I was a ten year old girl with a huge pink paisley suitcase purchased at Saks Fifth Avenue, and I was alone in New York City in the twilight.  I had no money for a cab, and the secretary had declined my request for cab fare (they must have been saving for a new statue of Mary) and I had only a vague direction of home.  With a sense of resolve born of complete hopelessness, I began lugging my suitcase northward up the avenue.  Ten year old girls in New York City are already quite aware of what the implications of being a girl with a suitcase alone in the city could mean.  I was as wary as I was weary.  I had to lean away from the hand holding the suitcase to keep the thing from scraping on the sidewalk.  I had no idea where my Mother was or why she wasn't picking me up.  Surely she knew when the retreat was over.  Surely she missed me.

I trudged onward, occasionally switching the suitcase from one hand to the other and counterbalancing with my entire body.  I was getting hungry and I had been thirsty almost from the start.  I stopped to search my pockets and my bag for any loose change or bills I might have forgotten having.  I came up with enough money for a medium order of French fries and set my sights on the Burger King at the west end of my street.  When I finally reached the place, I laid out my coins and ordered a medium fries and a large ice water.

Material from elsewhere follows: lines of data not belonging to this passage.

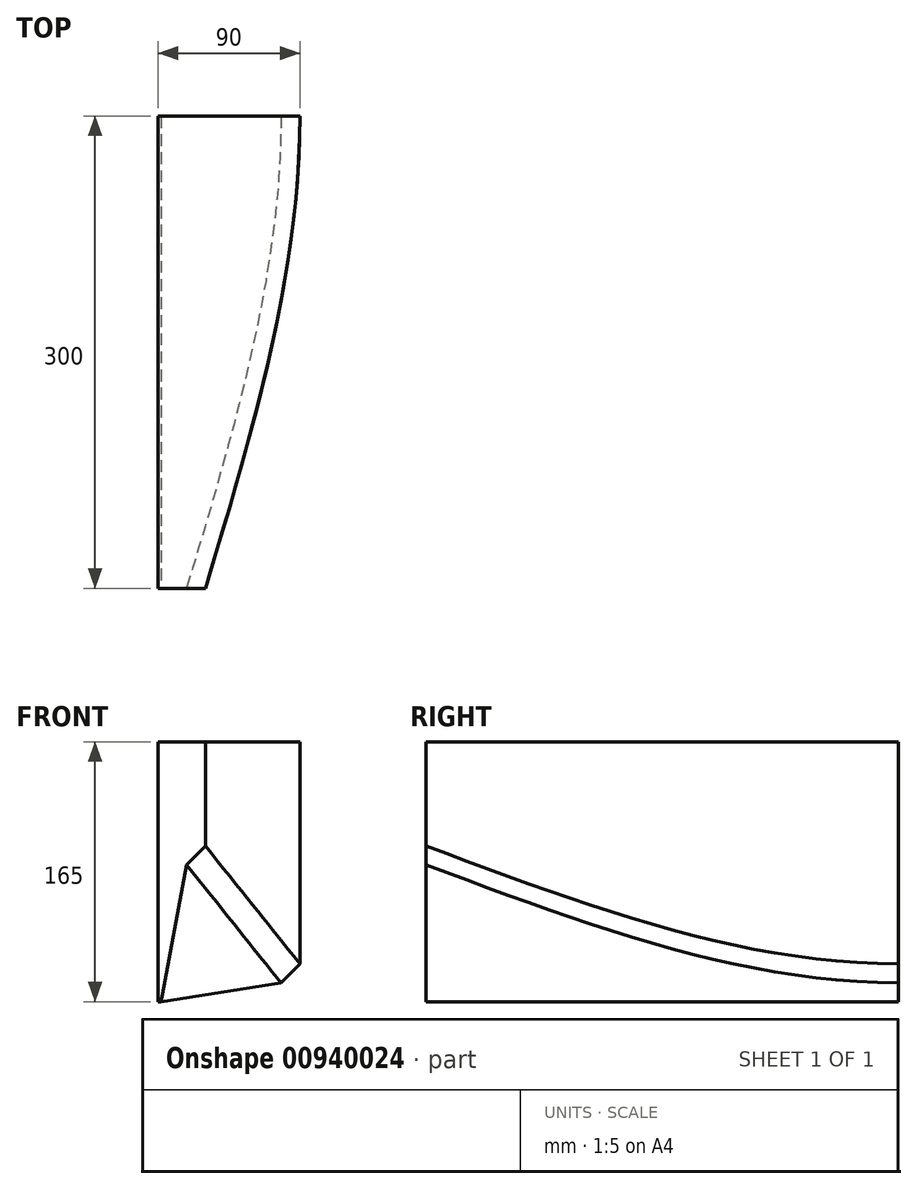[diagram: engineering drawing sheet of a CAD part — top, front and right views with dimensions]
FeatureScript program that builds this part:
annotation { "Feature Type Name" : "Feature", "Feature Type Description" : "" }
export const myFeature = defineFeature(function(context is Context, id is Id, definition is map)
    precondition{}
    {
        {
            var Q0;
            Q0=qCreatedBy(makeId("Front.planeOp"),FACE);
            var sketch = newSketch(context, id + "F0", { "sketchPlane" : qUnion([Q0])});
            skLineSegment(sketch, "E0", {"start": v(0, 0) * mm, "end": v(0, 90) * mm});
            skLineSegment(sketch, "E1", {"start": v(0, 90) * mm, "end": v(90, 90) * mm});
            skLineSegment(sketch, "E2", {"start": v(90, 90) * mm, "end": v(90, -51) * mm});
            skLineSegment(sketch, "E3", {"start": v(90, -51) * mm, "end": v(78, -63) * mm});
            skLineSegment(sketch, "E4", {"start": v(78, -63) * mm, "end": v(2, -75) * mm});
            skLineSegment(sketch, "E5", {"start": v(2, -75) * mm, "end": v(0, -75) * mm});
            skLineSegment(sketch, "E6", {"start": v(0, -75) * mm, "end": v(0, 0) * mm});
            skSolve(sketch);
        }
        {
            var Q0;
            Q0=qCreatedBy(makeId("Front.planeOp"),FACE);
            cPlane(context, id + "F1", {"entities" : qUnion([Q0]), "cplaneType" : CPlaneType.OFFSET, "offset" : 300 * mm, "width" : 150 * mm, "height" : 150 * mm});
        }
        {
            var Q0;
            Q0=qCreatedBy(id+"F1.planeOp",FACE);
            var sketch = newSketch(context, id + "F2", { "sketchPlane" : qUnion([Q0])});
            skLineSegment(sketch, "E7", {"start": v(0, 0) * mm, "end": v(0, 90) * mm});
            skLineSegment(sketch, "E8", {"start": v(0, 90) * mm, "end": v(30, 90) * mm});
            skLineSegment(sketch, "E9", {"start": v(30, 90) * mm, "end": v(30, 24) * mm});
            skLineSegment(sketch, "E10", {"start": v(30, 24) * mm, "end": v(18, 12) * mm});
            skLineSegment(sketch, "E11", {"start": v(18, 12) * mm, "end": v(2, -75) * mm});
            skLineSegment(sketch, "E12", {"start": v(2, -75) * mm, "end": v(0, -75) * mm});
            skLineSegment(sketch, "E13", {"start": v(0, -75) * mm, "end": v(0, 0) * mm});
            skSolve(sketch);
        }
        {
            var Q0;
            Q0=makeQuery(id+"F0.imprint","IMPRINT",FACE,{"disambiguationData":[TD([[makeQuery(id+"F0.imprint","IMPRINT",EDGE,{"derivedFrom":sQuery(id+"F0.wireOp",EDGE,"E0")}),-1.0]])]});
            var Q1;
            Q1=makeQuery(id+"F2.imprint","IMPRINT",FACE,{"disambiguationData":[TD([[makeQuery(id+"F2.imprint","IMPRINT",EDGE,{"derivedFrom":sQuery(id+"F2.wireOp",EDGE,"E7")}),-1.0]])]});
            loft(context, id + "F3", {"startCondition" : LoftEndDerivativeType.NORMAL_TO_PROFILE, "startMagnitude" : 1, "sheetProfilesArray" : [{ "sheetProfileEntities" : qUnion([Q0]) }, { "sheetProfileEntities" : qUnion([Q1]) }]});
        }
    });
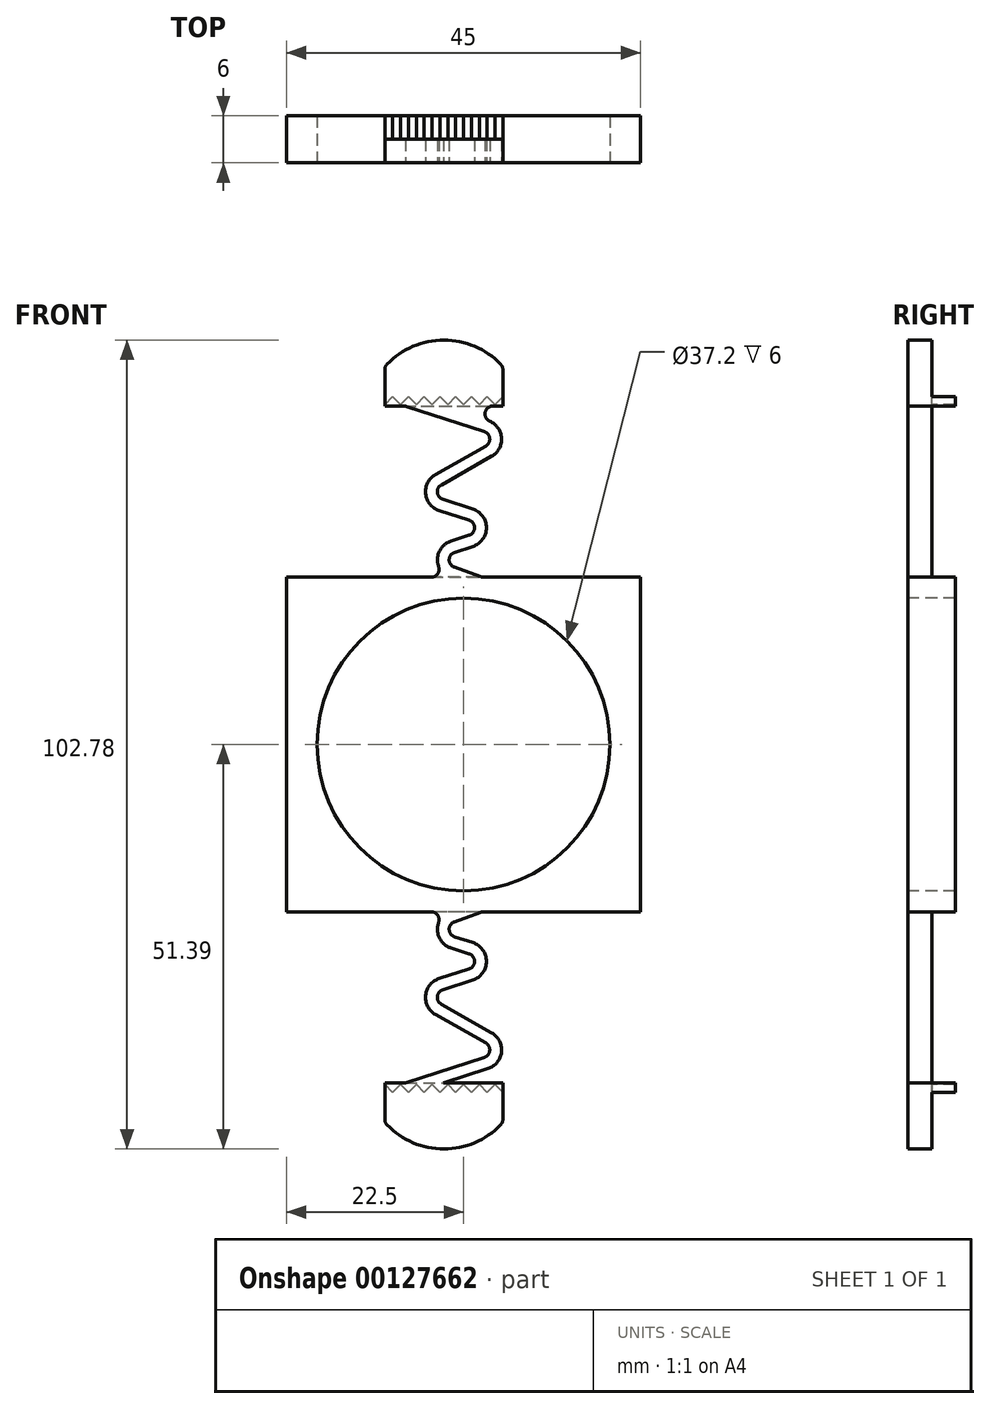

I suppose a girl hits an age where business logic becomes apparent as well.

I was told that they could not give me a large water.  The cups, it seems, are directly related to inventory, so I could buy the cup at the regular soda price and they could fill it with ice water, but they couldn't give it to me for free.  However, they could give me a tiny Dixie cup of water and I could ask for as many refills as I wished to have.  I was close enough to home that I decided that was too ridiculous and trudged on.

I don't know where my Mother was, or if I ever found out I don't remember.

I did, when she materialized again, tell her that I was absolutely not intending to be confirmed at that Church or any other church, citing the drinking and smoking of my peers.  She didn't push the issue.  I don't think we ever went back to St. James, my grandparents had already passed away and I was aware we had gone to church in the first place to appease my Grandfather.  I know I never saw those kids again and I couldn't name one of them now if I tried.  I feel certain that revisiting that church would cause me to find it smaller and emptier than the picture memories I hold in my head.  I did miss my Sunday morning French toast breakfasts by the picture window overlooking Park Avenue.

It seems clear now though, that this was my first stumble on what was to be a long road toward faith and toward G*d.  First I had to fall out of those huge ornate doors and down those worn steps.  Before I could find my way, I had to discover that I was lost.